The task: Return the lines from the line with "Recovery from depression" to the line with "Goodbye to Work-Life Imbalance", copying each one without any change.

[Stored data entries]
= = = = =
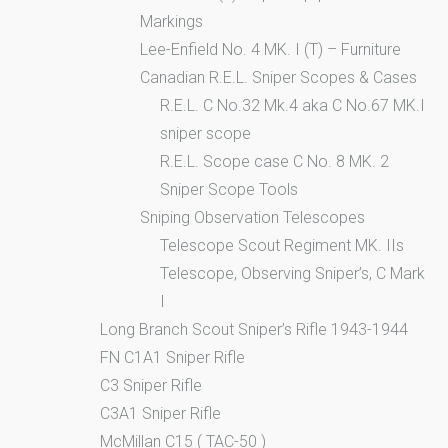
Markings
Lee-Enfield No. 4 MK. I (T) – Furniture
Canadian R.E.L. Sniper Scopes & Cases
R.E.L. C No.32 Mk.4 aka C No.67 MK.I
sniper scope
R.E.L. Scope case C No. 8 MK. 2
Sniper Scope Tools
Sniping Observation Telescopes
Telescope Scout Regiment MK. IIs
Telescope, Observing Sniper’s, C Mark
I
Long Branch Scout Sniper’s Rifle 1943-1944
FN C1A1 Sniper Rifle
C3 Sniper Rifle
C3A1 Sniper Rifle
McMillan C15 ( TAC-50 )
= = = = =
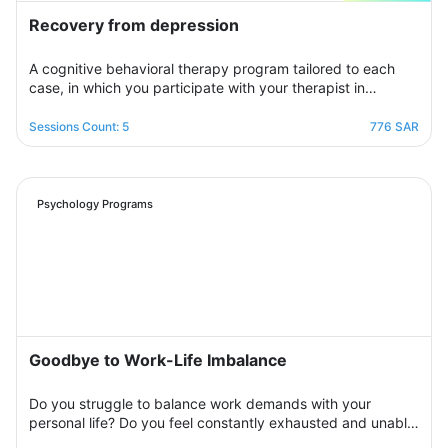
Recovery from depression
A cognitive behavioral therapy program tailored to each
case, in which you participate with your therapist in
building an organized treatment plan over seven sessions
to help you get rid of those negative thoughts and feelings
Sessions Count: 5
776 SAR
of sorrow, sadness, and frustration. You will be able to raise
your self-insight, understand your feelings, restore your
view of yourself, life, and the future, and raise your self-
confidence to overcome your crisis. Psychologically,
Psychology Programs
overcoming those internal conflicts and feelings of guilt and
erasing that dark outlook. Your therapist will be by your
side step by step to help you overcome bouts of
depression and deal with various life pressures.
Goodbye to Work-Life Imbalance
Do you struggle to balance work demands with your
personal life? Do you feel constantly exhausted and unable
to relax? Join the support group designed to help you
= = = = =
Task output:
Recovery from depression
A cognitive behavioral therapy program tailored to each
case, in which you participate with your therapist in
building an organized treatment plan over seven sessions
to help you get rid of those negative thoughts and feelings
Sessions Count: 5
776 SAR
of sorrow, sadness, and frustration. You will be able to raise
your self-insight, understand your feelings, restore your
view of yourself, life, and the future, and raise your self-
confidence to overcome your crisis. Psychologically,
Psychology Programs
overcoming those internal conflicts and feelings of guilt and
erasing that dark outlook. Your therapist will be by your
side step by step to help you overcome bouts of
depression and deal with various life pressures.
Goodbye to Work-Life Imbalance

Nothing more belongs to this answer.